I find myself wishing we were teenagers and I could go to the school counsellor or someone's parents and tell them and have the weight off my shoulders but somehow I'm the adult here.  I'm supposed to... I don't even know what.

But suffice it to say it's been hard trying to focus.  Work's been a blessing by giving me a few hours a day of distraction, and I've opened up to a couple of friends there about what's going on because I've been barely holding my own sh*t together with this.

I can not spend the next X number of weeks with this on my shoulders but nor can I pretend the conversation didn't happen and my loved one isn't hurting in a way I wish I could erase.

They've told me it's not my problem, not my concern and to not take it on but I'm not capable of that.  So right now I'm trying to find a way to keep myself coping, while trying to find ways to help, while trying to take care of myself, while trying to figure out just what on earth I'm supposed to do here.
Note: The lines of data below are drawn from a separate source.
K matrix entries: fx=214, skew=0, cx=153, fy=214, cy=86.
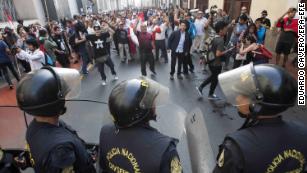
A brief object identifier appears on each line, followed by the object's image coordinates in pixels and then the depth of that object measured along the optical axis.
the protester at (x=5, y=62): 6.47
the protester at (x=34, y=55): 5.17
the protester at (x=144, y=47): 7.07
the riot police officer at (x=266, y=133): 1.29
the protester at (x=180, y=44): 6.43
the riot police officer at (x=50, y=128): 1.42
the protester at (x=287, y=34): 6.74
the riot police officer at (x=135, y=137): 1.34
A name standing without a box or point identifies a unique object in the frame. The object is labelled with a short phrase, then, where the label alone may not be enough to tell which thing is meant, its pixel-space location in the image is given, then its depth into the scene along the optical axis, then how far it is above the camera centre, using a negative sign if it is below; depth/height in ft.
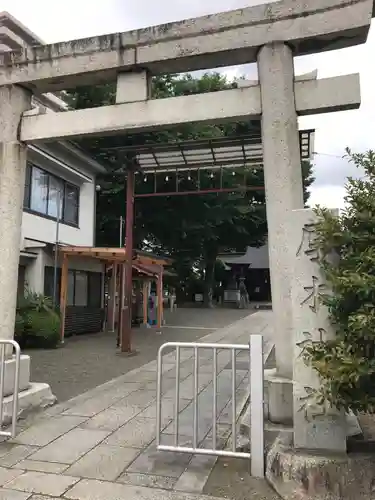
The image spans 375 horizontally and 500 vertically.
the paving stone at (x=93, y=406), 18.61 -4.16
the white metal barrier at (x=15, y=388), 14.38 -2.47
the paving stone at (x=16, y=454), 13.30 -4.39
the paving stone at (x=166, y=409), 18.34 -4.26
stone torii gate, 15.35 +8.09
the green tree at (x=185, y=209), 56.59 +16.93
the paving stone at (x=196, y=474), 11.83 -4.62
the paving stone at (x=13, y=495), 11.09 -4.56
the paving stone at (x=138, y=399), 20.21 -4.17
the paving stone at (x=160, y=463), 12.91 -4.57
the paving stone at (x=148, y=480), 11.99 -4.63
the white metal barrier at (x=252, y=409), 12.34 -2.81
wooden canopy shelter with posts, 36.32 +4.93
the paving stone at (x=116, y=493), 11.23 -4.63
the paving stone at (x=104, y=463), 12.60 -4.51
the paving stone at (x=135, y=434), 15.15 -4.40
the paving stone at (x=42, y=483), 11.53 -4.53
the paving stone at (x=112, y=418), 16.93 -4.27
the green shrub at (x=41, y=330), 37.04 -1.53
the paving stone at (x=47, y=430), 15.11 -4.27
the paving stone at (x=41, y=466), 12.78 -4.46
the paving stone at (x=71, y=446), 13.67 -4.38
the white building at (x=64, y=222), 42.22 +9.26
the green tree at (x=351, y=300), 10.11 +0.18
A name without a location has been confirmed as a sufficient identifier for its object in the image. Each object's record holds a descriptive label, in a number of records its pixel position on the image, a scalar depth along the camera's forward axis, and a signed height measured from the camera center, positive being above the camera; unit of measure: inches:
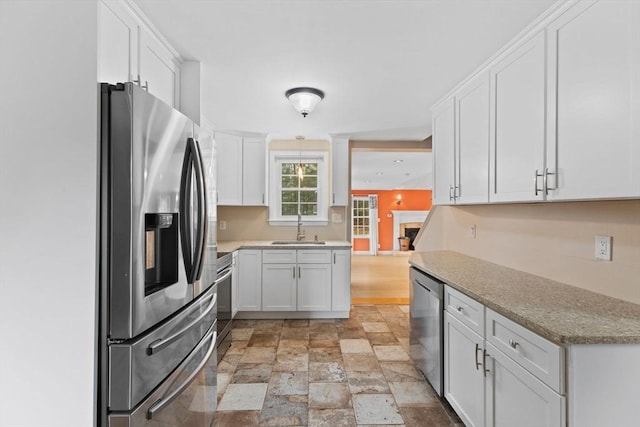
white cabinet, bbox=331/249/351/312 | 156.5 -34.8
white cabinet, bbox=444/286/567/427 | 47.5 -28.7
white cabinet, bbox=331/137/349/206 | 174.1 +24.1
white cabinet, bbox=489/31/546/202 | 67.1 +21.3
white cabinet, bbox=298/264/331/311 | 156.6 -35.5
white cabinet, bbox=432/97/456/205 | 108.0 +22.2
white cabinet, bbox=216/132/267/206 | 169.6 +22.7
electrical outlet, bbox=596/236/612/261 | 64.0 -6.4
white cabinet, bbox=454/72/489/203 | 87.7 +21.6
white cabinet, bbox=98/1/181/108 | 56.5 +33.0
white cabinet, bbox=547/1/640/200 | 48.8 +19.5
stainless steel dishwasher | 85.9 -32.8
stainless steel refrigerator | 46.3 -8.1
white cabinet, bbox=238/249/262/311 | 155.3 -34.5
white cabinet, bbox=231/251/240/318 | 143.1 -33.8
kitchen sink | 170.6 -15.8
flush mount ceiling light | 105.9 +38.9
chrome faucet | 181.0 -11.8
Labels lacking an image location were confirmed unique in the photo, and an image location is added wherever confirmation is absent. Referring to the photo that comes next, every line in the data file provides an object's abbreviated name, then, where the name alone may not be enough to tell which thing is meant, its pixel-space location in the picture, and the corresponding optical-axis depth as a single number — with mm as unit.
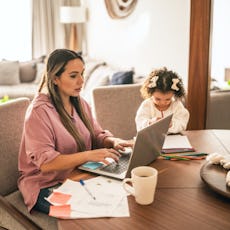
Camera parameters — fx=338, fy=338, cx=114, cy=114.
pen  1115
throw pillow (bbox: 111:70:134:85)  3582
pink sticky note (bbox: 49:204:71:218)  1011
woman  1341
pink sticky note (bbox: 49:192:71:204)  1098
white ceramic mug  1017
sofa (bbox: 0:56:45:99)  4562
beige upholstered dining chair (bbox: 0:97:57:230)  1441
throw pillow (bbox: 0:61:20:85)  4820
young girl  1830
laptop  1167
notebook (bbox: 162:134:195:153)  1491
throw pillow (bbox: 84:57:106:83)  4516
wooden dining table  948
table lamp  5031
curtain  5547
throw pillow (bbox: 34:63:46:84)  4949
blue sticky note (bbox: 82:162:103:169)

I wasn't going to say anything.  To anyone.  Not here, certainly, but I am completely shaken by this and every day is fighting my own panic and fear and tears and hurt.  There's not always a lot of room for thoughts about much else.

But I try.  Distraction is helpful when I can get to it.  And I didn't see a way of getting through the next while, whatever the outcome that may be without saying something, somehow.

So, there's that.  I'm carrying a lot right now.  Feeling helpless and terrified and both needing to talk about it and wanting to ignore it entirely because those moments where I can space out on something else are the moments that are keeping me sane.

Thank you for always holding this space for me, even if I don't always lay it all bare.

PS  Yes I'm going to speak with someone for myself and yes I've called the proper people etc.  And yes, I know you care and are sending love and hugs.  Thank you.  Back at you.